Friday, January 1, 2016

Liquor Privatization's Enemy #1: Senator Charles McIlhinney


Three times in three years a reasonably effective liquor privatization bill passed the PA House (it also came close in 2014, but got sidetracked as GOP legislators scurried to distance themselves from Governor Corbett's sinking reelection ship). That's something that never happened before in the 80-odd years since the PLCB was established, despite decades of polls that consistently showed that was what Pennsylvanians wanted. But thanks to the solid support and unfailing energy of Representative Mike Turzai, the House Majority Leader and now Speaker, it finally happened, and it was historic.

One of those bills also passed the Senate, but it was a sacrificial lamb, vetoed by Governor Tom "I Love Me Some PLCB" Wolf. But the other two were shot down in the Senate, practically single-handedly, by Senator Charles "Chuck" McIlhinney, the Republican who represents the 10th District in northern Bucks County...curiously, the same district that gave us Joe "Water Heater" Conti, better known to readers of the blog as Joe Da CEO, the former "CEO" of the PLCB who resigned three years ago while under investigation for ethics issues (an investigation that may still be going on under the eye of a federal grand jury). There must be something innately pro-PLCB about that area.

The first time the privatization bill passed the House, in 2013, McIlhinney held a press conference as soon as it happened -- in mid-March -- and announced that the Law & Justice Committee (his committee; he was and still is the majority chairman) would be holding hearings on liquor privatization. He had three months, and the hearings -- stacked with anti-privatization speakers, a circus of shouting and intimidation -- were shoved into the last part of that, after which McIlhinney held everything up on his committee until he presented his version of the bill.

Then I simply took the House language and burned it. With fire.
In a legislative move known as "gut and replace," McIlhinney replaced the House's bill in its entirety with his own scheme, a mishmash of State Store clerks' union-proposed "modernization" measures (that are blatantly anti-consumer), beer distributor pipe dreams, and his own plan for selling wine by the bottle (but only four bottles at a time) at taverns and restaurants, a plan no one asked for and no one wanted. The committee got that a week before the session was over. It never even came to a vote.

The second time, in 2015, the House passed another privatization bill.
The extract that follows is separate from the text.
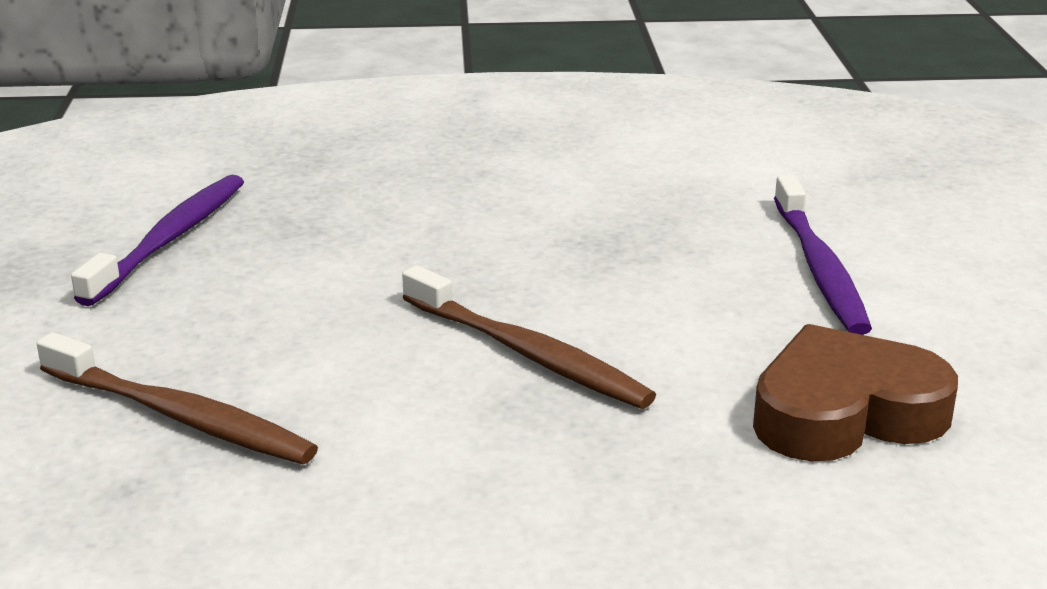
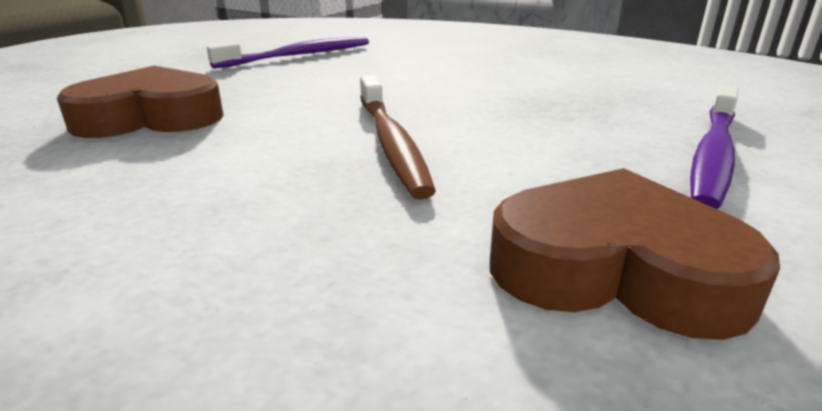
camera: 35 degrees right, 0 degrees up
(180, 416) = (150, 117): brown toothbrush -> brown heart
Knowing that Governor Tom "Look For The Union Label" Wolf would veto a solid liquor privatization bill in the first pass -- he'd said so, promised it -- McIlhinney waved it through, the Senate passed it, and sure enough: Wolf vetoed it, along with the proposed budget.

And now? We still have no budget, but McIlhinney's still at work. The House passed another privatization bill in December, part of their negotiation strategy with the Governor, and this time, McIlhinney went to work on it...making it look a LOT like the bill he shoved out in 2013, complete with no change to the state wholesale monopoly, nebulous talk about selling wine at grocery stores that had bought an R-license and were selling beer, and plenty of anti-consumer "modernization" language (including "flexible pricing," which essentially gives the PLCB the green light to raise prices to cover their ballooning operating expenses). It's what we've been calling The Big Step Sideways. It's not anything the House was going to pass when it comes back for reconciliation, and he knew it, and now liquor privatization has apparently been dropped from the negotiations. Chances are slim that it will come up this year; an election year. (Which is foolish: no legislator is going to lose their seat over how they vote on liquor privatization.)

Go ahead. Ask me "Why?" again. I love that.
McIlhinney, you've done it again. Which leads us to ask...why? As in Why does McIlhinney so doggedly and effectively thwart privatization efforts? He's a Republican, isn't he? Aren't they supposedly the party of business, of smaller government? Well...maybe. But there's pro-business, and then there's pro particular businesses; like this. And then there's the personal politics of the whole thing, like this. (It's worth noting that some pundits tag the beer magnate noted in those links, Pasquale "Pat" Deon," as the reason we didn't see a privatization bill pass the House in 2012). And then there's this winking tidbit about Pennsylvania politics: Unions buy Democrats; they rent Republicans.

But another why is this one: Why does the state Republican party continue to put up with McIlhinney's shenanigans on this issue, and indeed, why is he in the one spot, the chairmanship of Law & Justice, where he can effectively, single-handedly, block privatization? Is it true what the unions have consistently said, what the Democrats have consistently said? That the state GOP doesn't really want privatization, that it's too good an issue to run on, to get donations with, and to pass it would kill that cash source? The thing is, for that to be true, it would all hinge on...Chuck McIlhinney.


1 comment:

  1. Welcome back, indeed! Glad to know that this blog is yours again, Lew. Happy New Year to all!